**Task material**
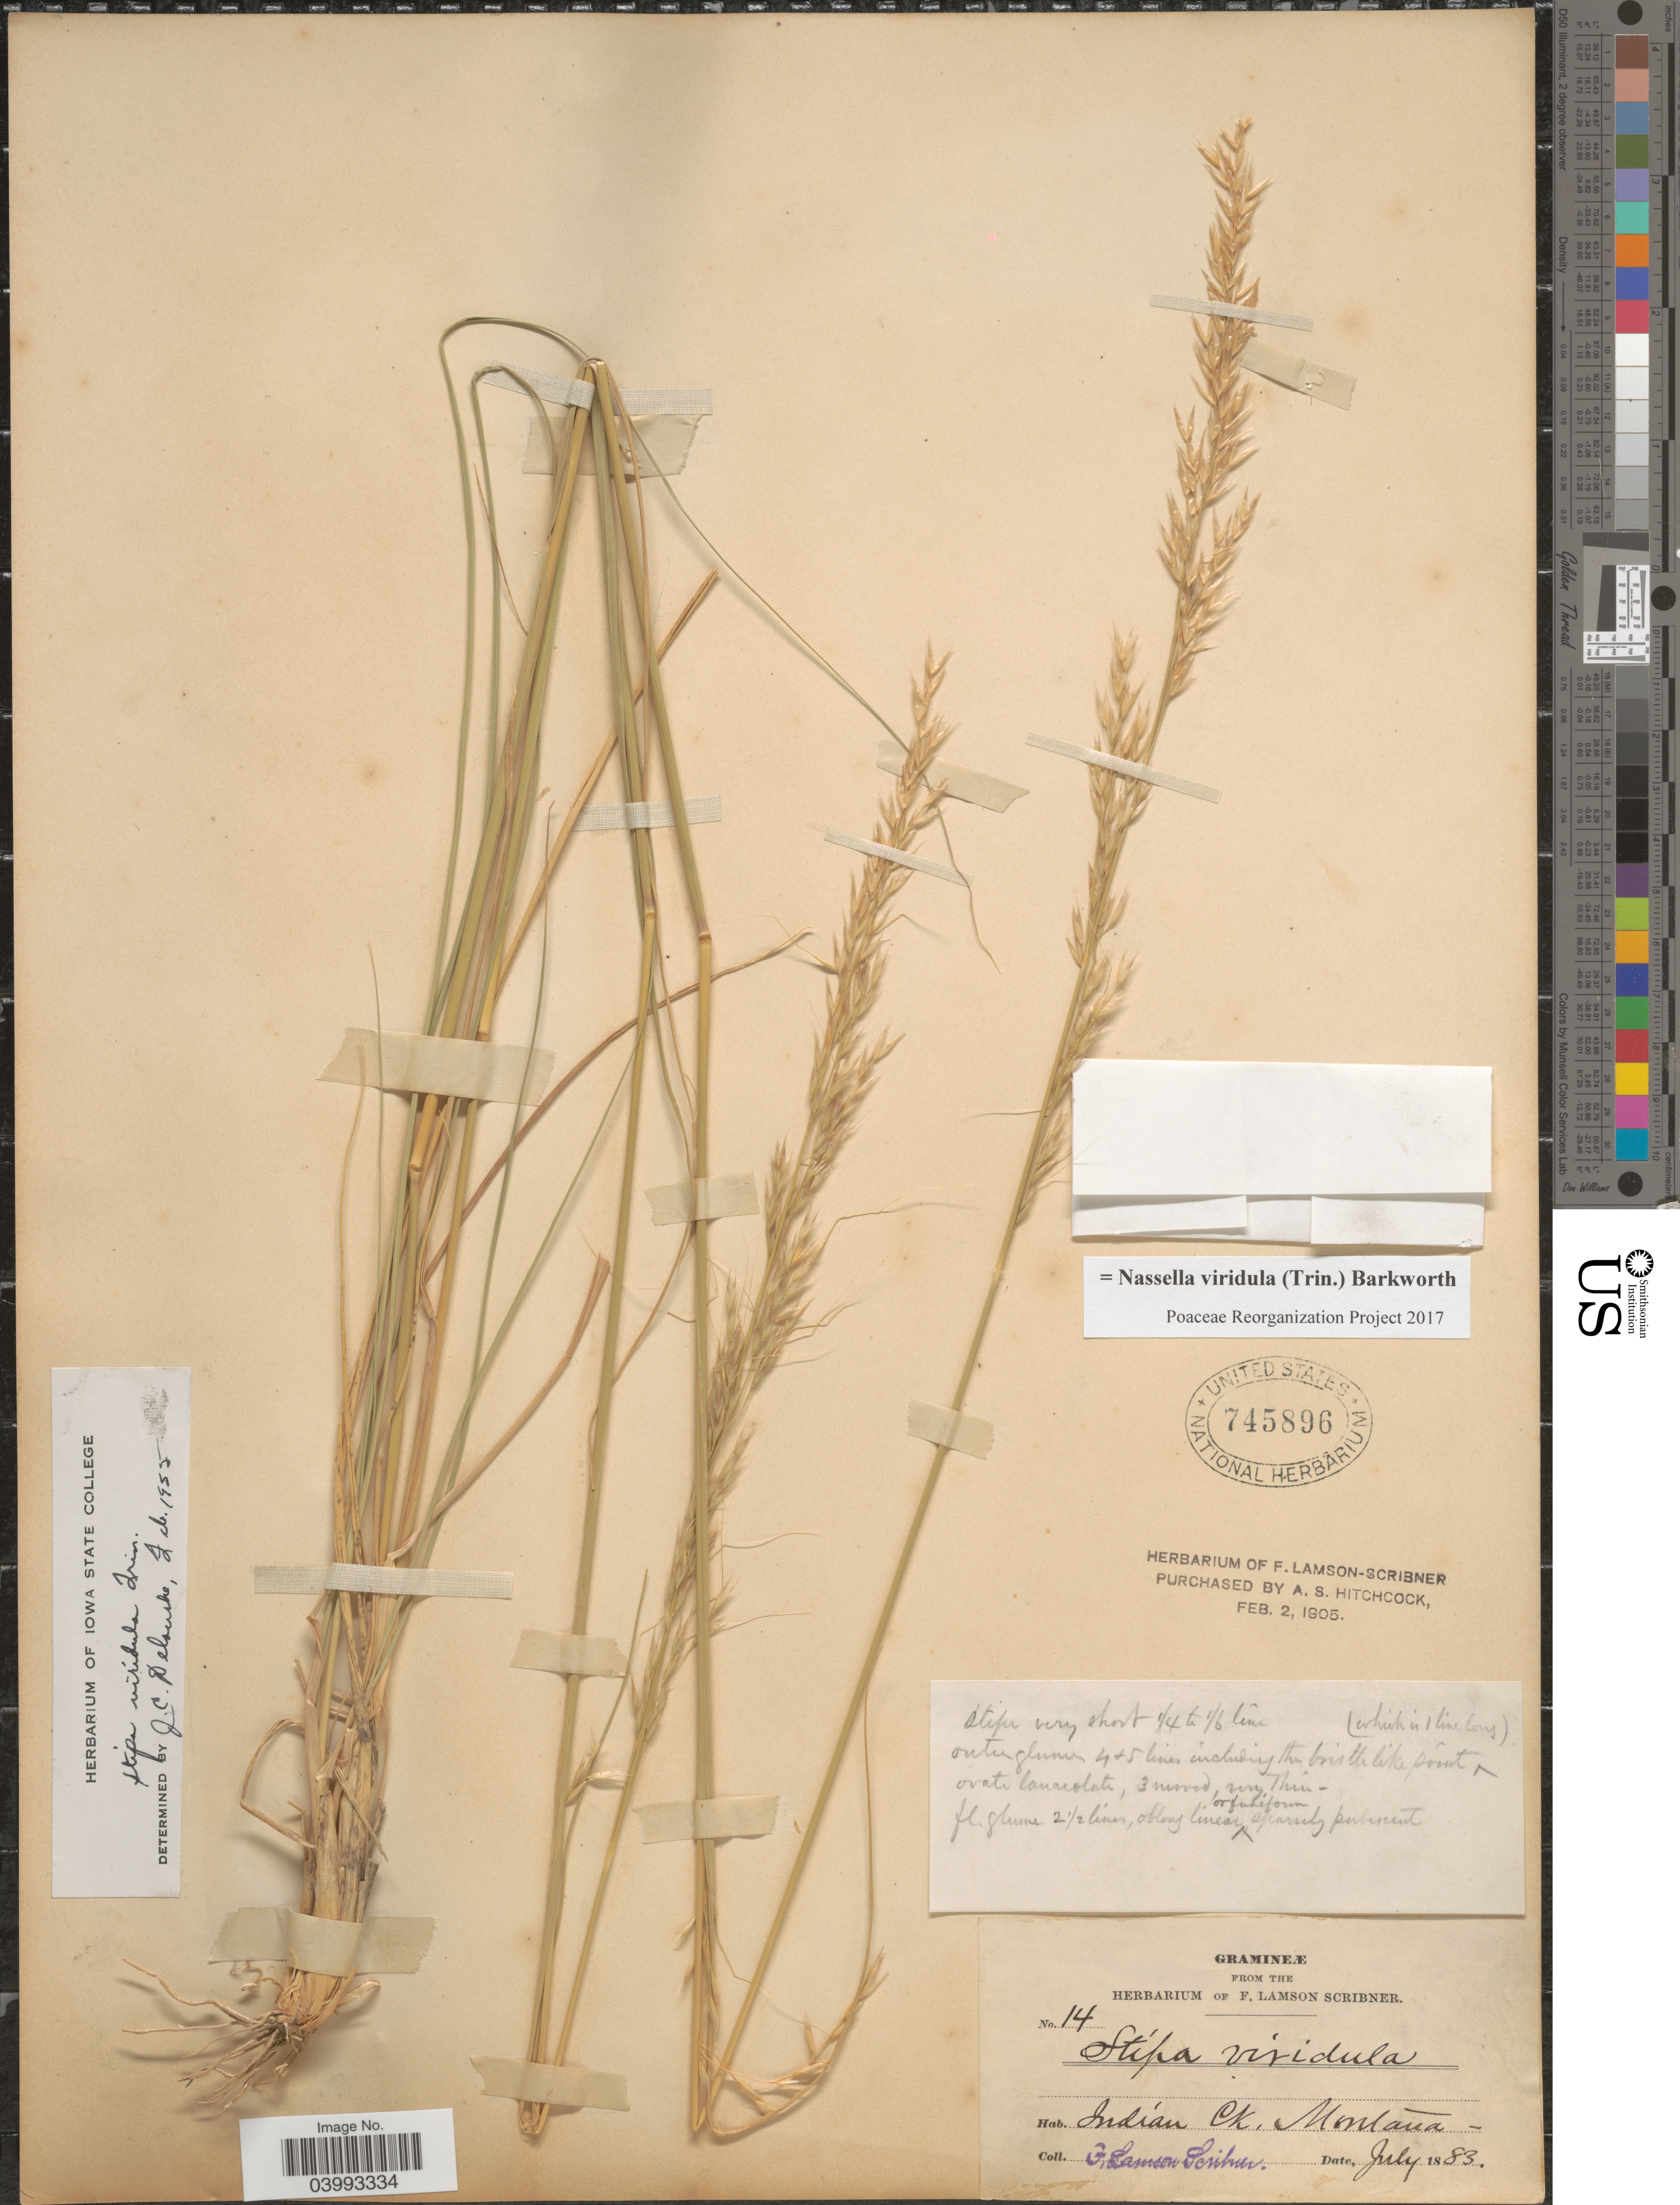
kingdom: Plantae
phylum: Tracheophyta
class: Liliopsida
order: Poales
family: Poaceae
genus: Nassella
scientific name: Nassella viridula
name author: (Trin.) Barkworth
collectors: F. L. Scribner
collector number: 14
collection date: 1883-07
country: United States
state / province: Montana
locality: Indian Ck.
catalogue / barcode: US 745896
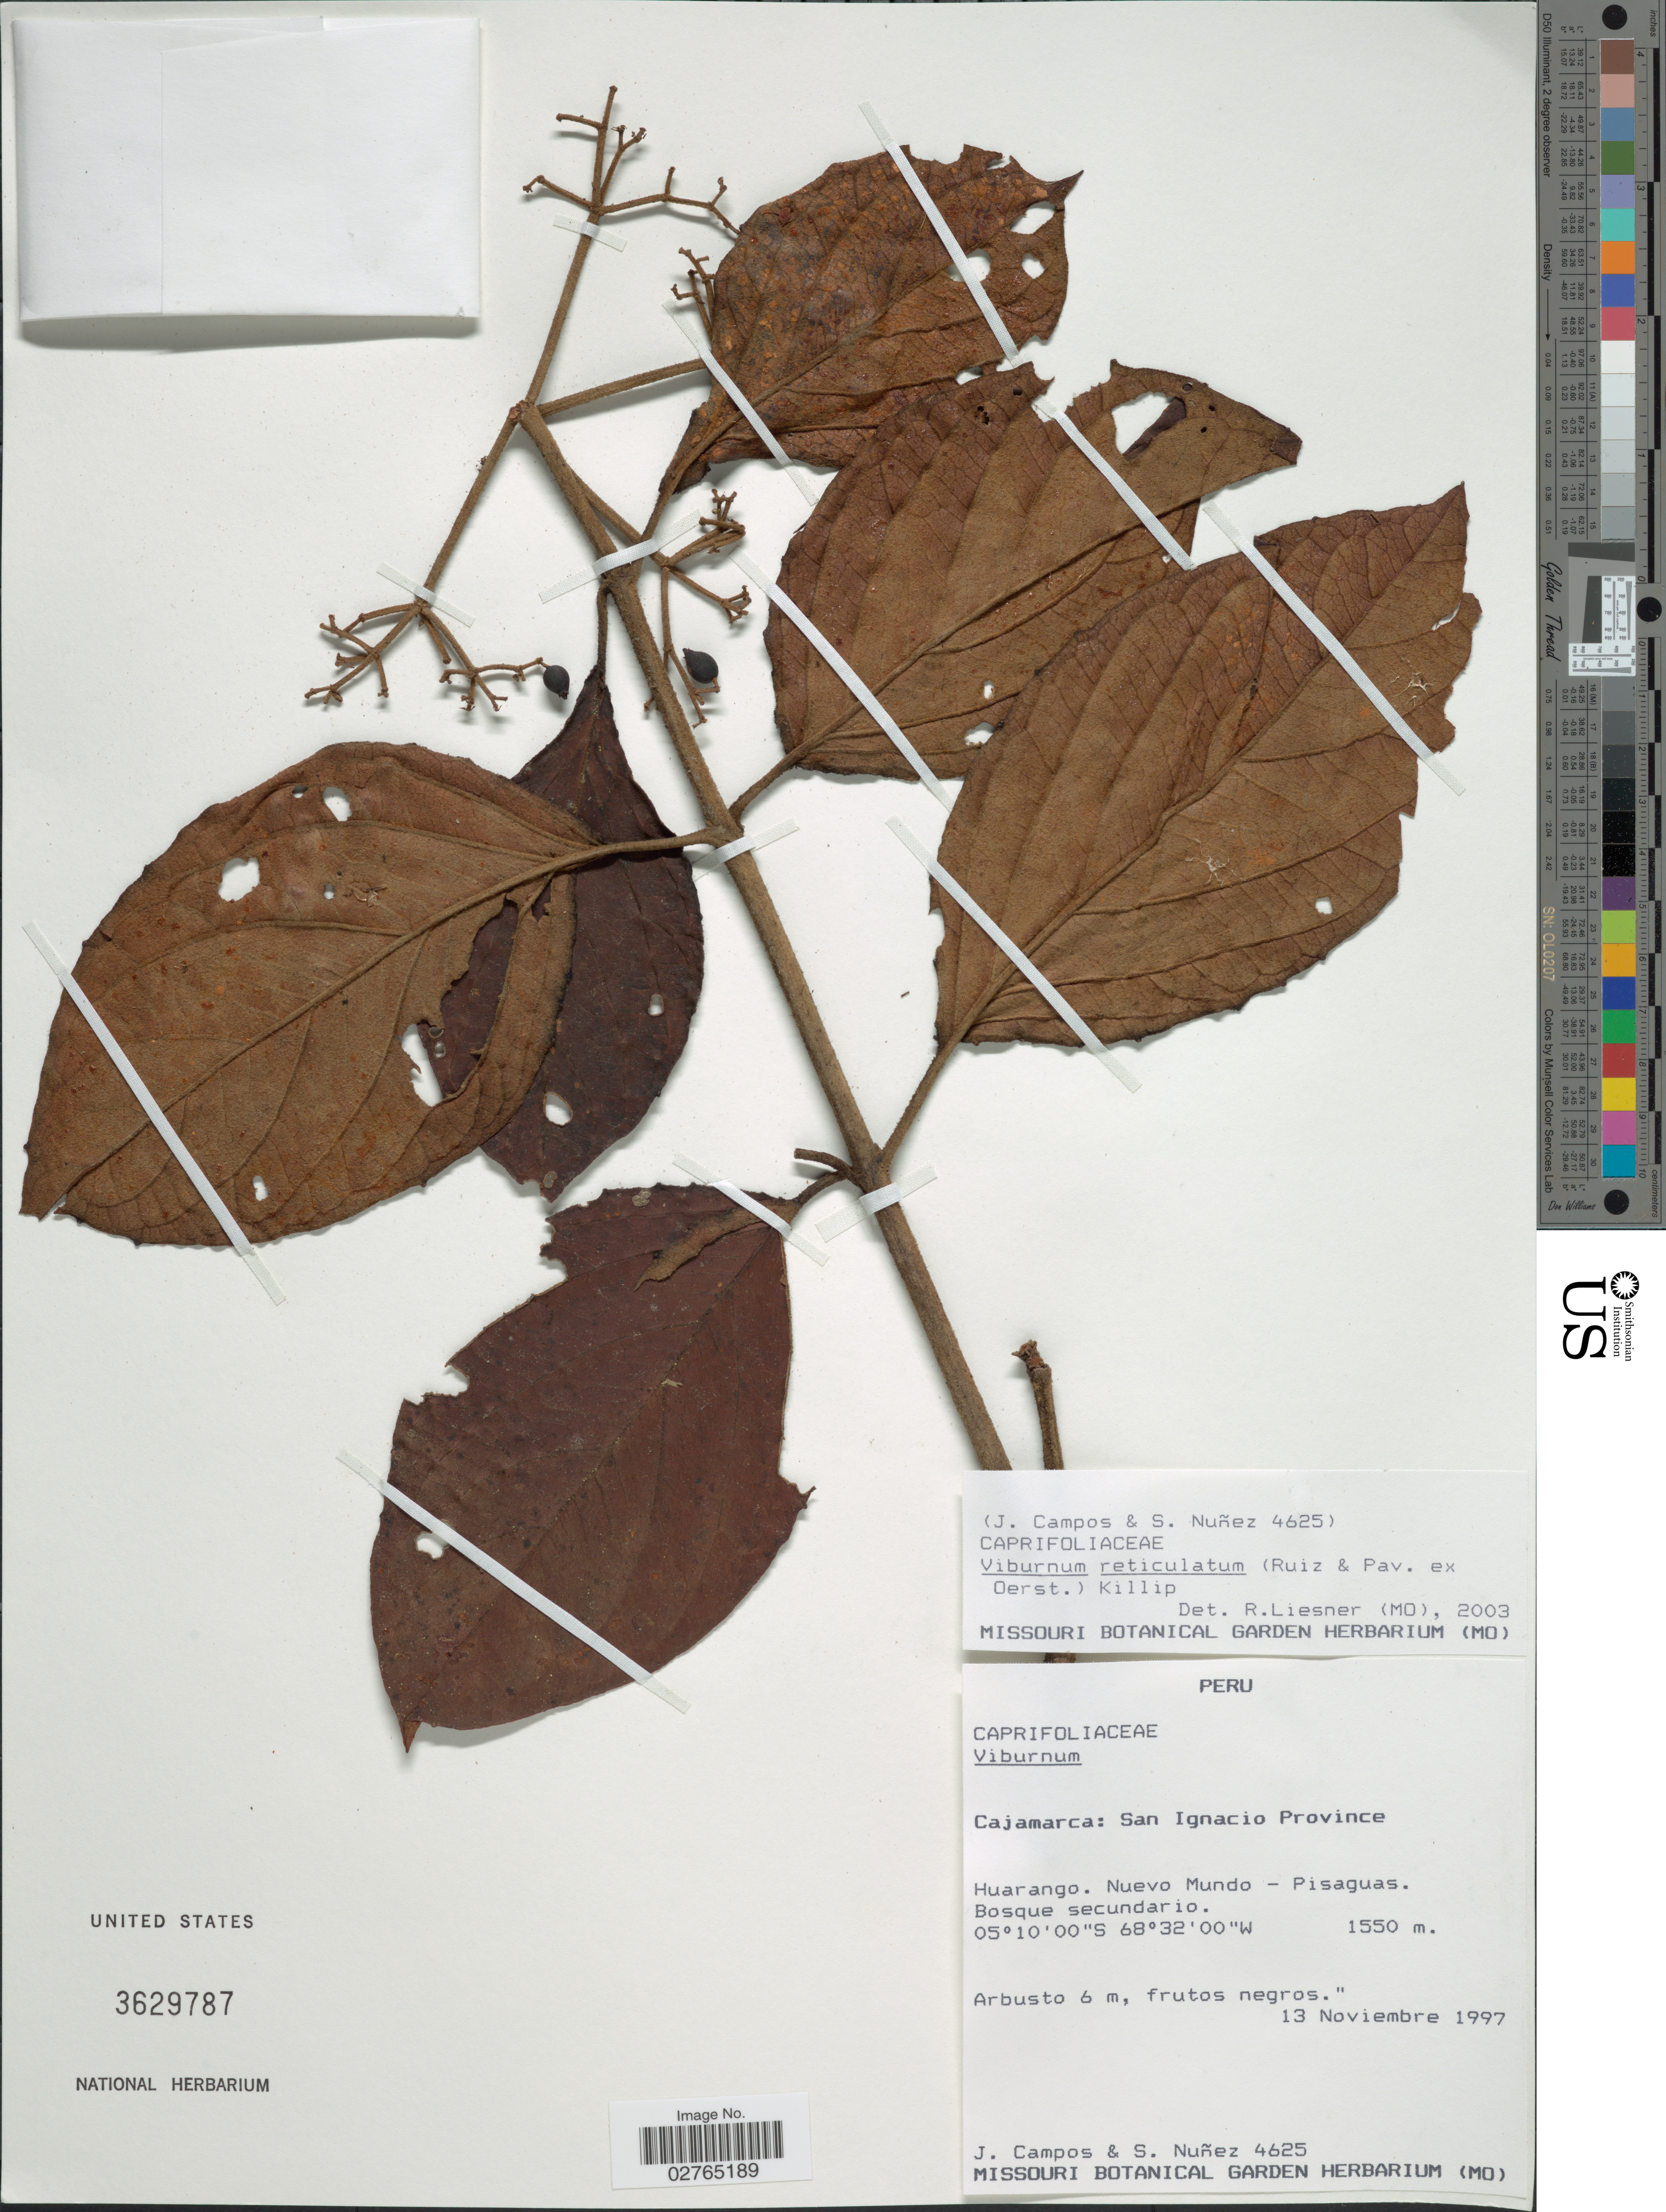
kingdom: Plantae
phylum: Tracheophyta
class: Magnoliopsida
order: Dipsacales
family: Viburnaceae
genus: Viburnum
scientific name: Viburnum reticulatum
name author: Ruiz & Pav. ex Oerst.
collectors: J. Campos & S. Nuñez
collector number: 4625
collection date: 1997-11-13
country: Peru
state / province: Cajamarca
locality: San Ignacio Province. Huarango. Nuevo Mundo - Pisaguas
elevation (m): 1550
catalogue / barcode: US 3629787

**Job**
Convert the data from the line containing "collectors: F. L. Scribner" through the end of the data, both included, into a JSON list of strings with one string per line and blank lines omitted. Leave the pictures out of the list.

**Reply**
[
  "collectors: F. L. Scribner",
  "collector number: 14",
  "collection date: 1883-07",
  "country: United States",
  "state / province: Montana",
  "locality: Indian Ck.",
  "catalogue / barcode: US 745896",
  "kingdom: Plantae",
  "phylum: Tracheophyta",
  "class: Magnoliopsida",
  "order: Dipsacales",
  "family: Viburnaceae",
  "genus: Viburnum",
  "scientific name: Viburnum reticulatum",
  "name author: Ruiz & Pav. ex Oerst.",
  "collectors: J. Campos & S. Nuñez",
  "collector number: 4625",
  "collection date: 1997-11-13",
  "country: Peru",
  "state / province: Cajamarca",
  "locality: San Ignacio Province. Huarango. Nuevo Mundo - Pisaguas",
  "elevation (m): 1550",
  "catalogue / barcode: US 3629787"
]